Die Gezi-Proteste hatten sich ursprünglich gegen die Bebauung eines Parks in der Nähe des
Taksim-Platzes in Istanbul gerichtet. Sie entwickelten sich zu landesweiten Demonstrationen
gegen die autoritäre Politik des damaligen Ministerpräsidenten und heutigen Präsidenten
Recep Tayyip Erdoğan.
Kavala wurde unter anderem beschuldigt, die Proteste mit ausländischer Hilfe finanziert zu
haben. Das EMGR hatte in seiner Entscheidung am 10. Dezember festgestellt, dass dafür
keinerlei Beweise vorgelegt worden seien, die Inhaftierung vielmehr der Einschüchterung
diene.
Das Bündnis zivilgesellschaftlicher Organisationen in Deutschland hatte auch die
Bundeskanzlerin Merkel aufgefordert, sich direkt beim Präsidenten Erdoğan gemäß dem
EGMR-Urteil für die sofortige und bedingungslose Freilassung von Osman Kavala
einzusetzen. Ebenso fordert das Bündnis die Freilassung des Schriftstellers Ahmet Altan
und des Politikers und Autors Selahattin Demirtaş, die trotz Proteste internationaler
Juristen-Organisationen immer noch festgehalten werden. Die deutsche Bundesregierung
sollte sich auf allen Ebenen für die Freilassung aller politischen Gefangenen einsetzen und
auf die Wahrung von Rechtsstaatlichkeit und Menschenrechten in der Türkei drängen.
Osman Kavala hat sein Leben der Förderung von Zivilgesellschaft und Kultur in der Türkei
gewidmet. In den vergangenen 30 Jahren hat er zahlreiche unabhängige
Menschenrechtsorganisationen unterstützt und eine Reihe von zivilgesellschaftlichen
Organisationen und Verlagen mitgegründet, unter anderem die Helsinki Citizens’ Assembly
(jetzt genannt Citizens’ Assembly) zur Förderung der Menschenrechte, Anadolu Kültür - eine
der größten Kulturstiftungen des Landes zur Förderung der kulturellen Verständigung in der
Türkei - und den İletişim Verlag, der Literatur und Sachbücher veröffentlicht, die sich häufig
mit den Tabuthemen der türkischen Gesellschaft auseinandersetzen.
Der Fall von Kavala und seinen Mitangeklagten ist nur ein Beispiel für das harte Vorgehen
der türkischen Regierung gegen ihre Kritiker: Während des immer noch geltenden
Ausnahmezustands seit dem gescheiterten Putschversuch im Juli 2016 wurden etwa 1.500
Organisationen und Stiftungen geschlossen.

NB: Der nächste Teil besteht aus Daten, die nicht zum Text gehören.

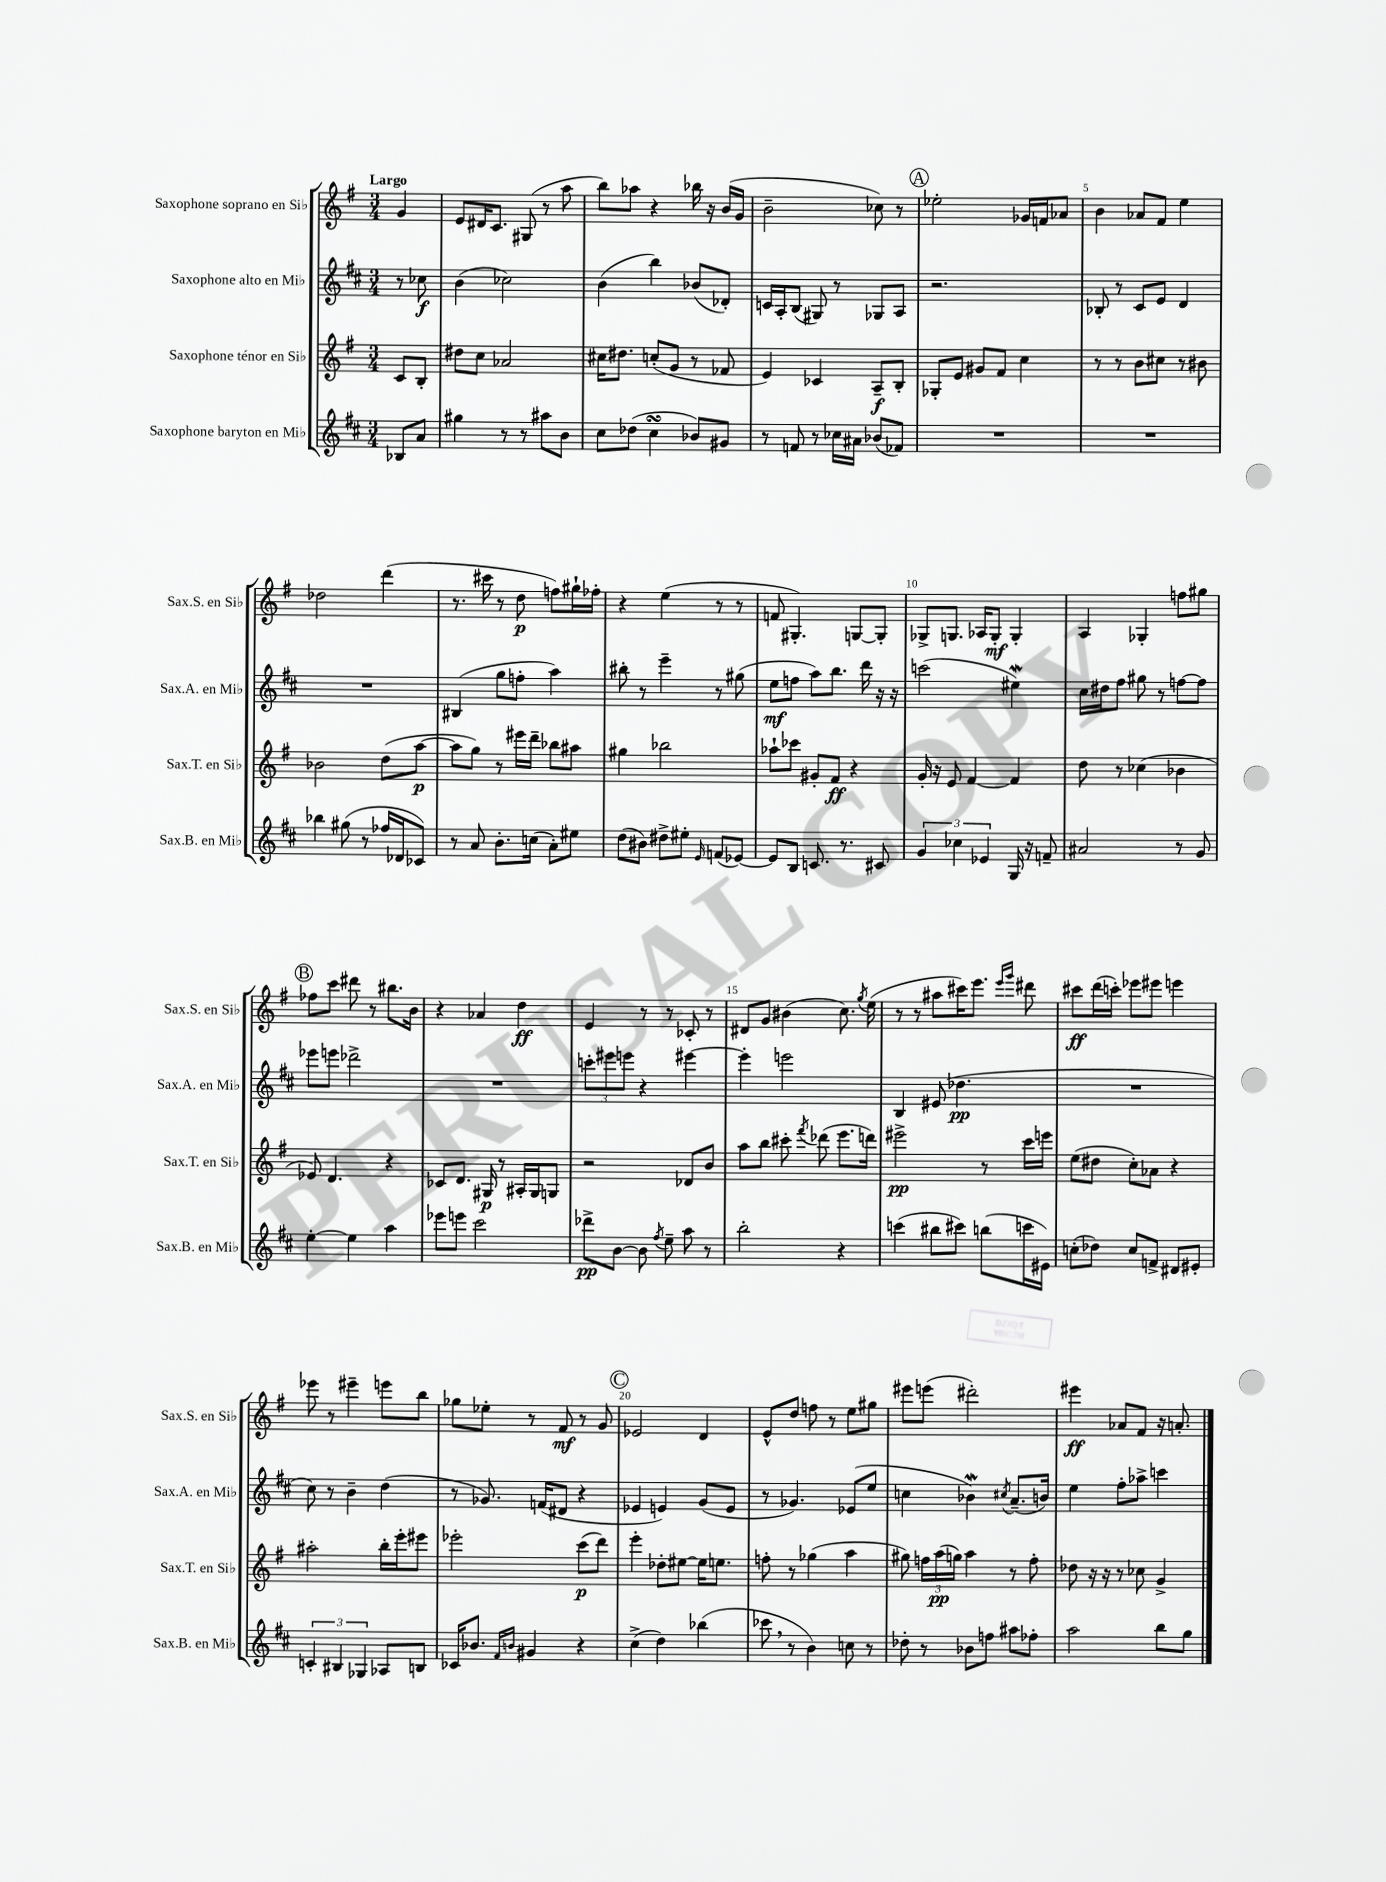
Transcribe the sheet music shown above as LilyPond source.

<<
\new StaffGroup <<
\new Staff = "s0" \with { instrumentName = "Saxophone soprano en Sib" shortInstrumentName = "Sax.S. en Sib" } {
    \clef treble \key g \major \numericTimeSignature \time 3/4 \partial 4 \tempo "Largo"
    \autoBeamOff g'4 |
    e'8[ dis'16 c'8.] gis8( r8 a''8 |
    b''8[) aes''8] r4 bes''16 r16 b'16[( g'16] |
    b'2-- ces''8) r8 |
    \mark \markup { \circle "A" } ees''2-. ges'16[ f'16 aes'8] |
    b'4 aes'8[ fis'8] e''4 |
    des''2 d'''4( |
    r8. cis'''16 r8 d''8\p f''8[) gis''16-! fes''16]-. |
    r4 e''4( r8 r8 |
    f'8 gis4.-.) g8[~ g8]-. |
    ges8[-> g8.] aes16[ g8]-.\mf g4-. |
    a4 ges4-. f''8[ gis''8] |
    \mark \markup { \circle "B" } fes''8[ c'''8] dis'''8 r8 bis''8.[ b'16] |
    r4 aes'4 d''4\ff |
    e'4 r8 r8 ces'8-. r8 |
    dis'8[ g'8] bis'4( c''8.) \acciaccatura { g''8 } e''16( |
    r8 r8 ais''8[ cis'''16) e'''8.] \grace { e'''16[ g'''16] } dis'''8 |
    cis'''8[\ff d'''16( c'''16]-.) ees'''8[ eis'''8] e'''4 |
    ees'''8 r8 eis'''4-- e'''8[ b''8] |
    ges''8[ ees''8]-. r8 fis'8\mf r8 g'8 |
    \mark \markup { \circle "C" } ees'2 d'4 |
    e'8[-^ d''8] f''8 r8 e''8[ gis''8] |
    eis'''8[ e'''8]( dis'''2-.) |
    eis'''4\ff aes'8[ fis'8] r16 a'8.-. \bar "|." |
}
\new Staff = "s1" \with { instrumentName = "Saxophone alto en Mib" shortInstrumentName = "Sax.A. en Mib" } {
    \clef treble \key d \major \numericTimeSignature \time 3/4 \partial 4
    \autoBeamOff r8 ces''8\f |
    b'4( ces''2) |
    b'4( b''4) bes'8[( des'8]-.) |
    c'16[ a16-. b8]( gis8) r8 ges8[ a8] |
    \mark \markup { \circle "A" } r2. |
    bes8-. r8 cis'8[ e'8] d'4 |
    R2. |
    bis4( g''8[ f''8]-. a''4) |
    bis''8-. r8 e'''4-- r8 gis''8( |
    e''8[\mf f''8] a''8[) b''8.] d'''16 r16 r16 |
    c'''2( eis''4\mordent) |
    cis''16[ dis''16 fis''8] gis''8 r8 f''8[~ f''8] |
    \mark \markup { \circle "B" } ees'''8[ e'''8] des'''2-> |
    R2. |
    \tuplet 3/2 { c'''8[-. eis'''8 e'''8] } r4 eis'''4~ |
    eis'''4-. e'''2 |
    b4 eis'8( des''4.\pp |
    R2. |
    cis''8) r8 b'4-- d''4( |
    r8 ges'8.) f'16[( dis'8] r4 |
    \mark \markup { \circle "C" } ees'4 e'4) g'8[( e'8] |
    r8 ges'4.) ees'8[( e''8] |
    c''4 bes'4\mordent) \acciaccatura { cis''8 } a'8.[--( b'16]) |
    e''4 fis''8[-. aes''8]-> c'''4 \bar "|." |
}
\new Staff = "s2" \with { instrumentName = "Saxophone ténor en Sib" shortInstrumentName = "Sax.T. en Sib" } {
    \clef treble \key g \major \numericTimeSignature \time 3/4 \partial 4
    \autoBeamOff c'8[ b8]-. |
    dis''8[ c''8] aes'2 |
    cis''16[ dis''8.] c''8[-.( g'8] r8 fes'8 |
    e'4) ces'4 a8[--\f b8]-. |
    \mark \markup { \circle "A" } ges8[-. e'8] gis'8[ fis'8] c''4 |
    r8 r8 b'8[ cis''8] r8 bis'8 |
    bes'2 d''8[( a''8]~\p |
    a''8[ g''8]) r8 eis'''16[ d'''16]-- bes''8[ ais''8] |
    gis''4 bes''2 |
    aes''8[-! ces'''8] gis'8[-. fis'8]\ff r4 |
    g'16-. r16 e'8 fis'4~ fis'4 |
    d''8 r8 ces''4( bes'4 |
    \mark \markup { \circle "B" } ees'8) d'4. r4 |
    ces'8[ d'8.] gis16\p r8 ais16[-. gis16 g8] |
    r2 des'8[ b'8] |
    a''8[ b''8] cis'''8-. \acciaccatura { fis'''8 } des'''8( e'''8.[ d'''16]) |
    eis'''2->\pp r8 c'''16[ e'''16] |
    e''8[( dis''8] c''8[-.) aes'8] r4 |
    ais''2-. b''16[-. e'''16-. eis'''8] |
    ees'''2-. c'''8[\p( d'''8]) |
    \mark \markup { \circle "C" } e'''4-. des''8[-. eis''8]~ eis''16[ e''8.] |
    f''8-. r8 ges''4( a''4 |
    gis''8) \tuplet 3/2 { f''16[ a''16\pp( g''16]) } a''4 r8 f''8-. |
    des''8 r16 r16 r8 ces''8 g'4-> \bar "|." |
}
\new Staff = "s3" \with { instrumentName = "Saxophone baryton en Mib" shortInstrumentName = "Sax.B. en Mib" } {
    \clef treble \key d \major \numericTimeSignature \time 3/4 \partial 4
    \autoBeamOff bes8[ a'8] |
    gis''4 r8 r8 ais''8[ b'8] |
    cis''8[ des''8]( cis''4\turn bes'8[) gis'8] |
    r8 f'8 r8 ces''16[ ais'16] bes'8[( fes'8]) |
    \mark \markup { \circle "A" } R2. |
    R2. |
    bes''4 gis''8( r8 fes''16[ des'16 ces'8]) |
    r8 a'8 b'8.[-. c''16]( a'8[-.) eis''8] |
    d''8[( bis'8]) dis''8[-> eis''8]-. \grace { e'16 } f'8[( ees'8]~) |
    ees'8[ b8] c'8. r8. cis'8 |
    \tuplet 3/2 { g'4 ces''4 ees'4 } g16 r16 f'8-- |
    ais'2 r8 g'8 |
    \mark \markup { \circle "B" } e''4~-. e''4 a''4 |
    ees'''8[ e'''8] cis'''2 |
    des'''8[->\pp b'8]~ b'8 \acciaccatura { fis''8 } e''8-- a''8 r8 |
    b''2-. r4 |
    c'''4( bis''8[ cis'''8]) b''8[( c'''16 eis'16]) |
    c''8[-.( des''8]) c''8[ f'8]-> dis'8[ eis'8]-. |
    \tuplet 3/2 { c'4-. bis4 ges4 } aes8[ b8] |
    ces'16[ bes'8.] \grace { fis'16[ b'16] } gis'4 r4 |
    \mark \markup { \circle "C" } cis''4->( d''4) bes''4( |
    ces'''8 \breathe r8 b'4) c''8 r8 |
    des''8-. r8 bes'8[ f''8] ais''8[ fes''8]-. |
    a''2 b''8[ g''8] \bar "|." |
}
>>
>>
\layout { \context { \Score \override BarNumber.break-visibility = ##(#f #t #t) barNumberVisibility = #(every-nth-bar-number-visible 5) } }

Friedliche Proteste werden unterdrückt, wer
sich kritisch über die Regierung äußert, muss damit rechnen, festgenommen zu werden;
aktuell sitzen mehr als 130 Medienschaffende im Gefängnis. Seit Juli 2016 wurde knapp
130.000 Beschäftigten des öffentlichen Dienstes wegen angeblicher "Verbindungen zu
terroristischen Vereinigungen" gekündigt.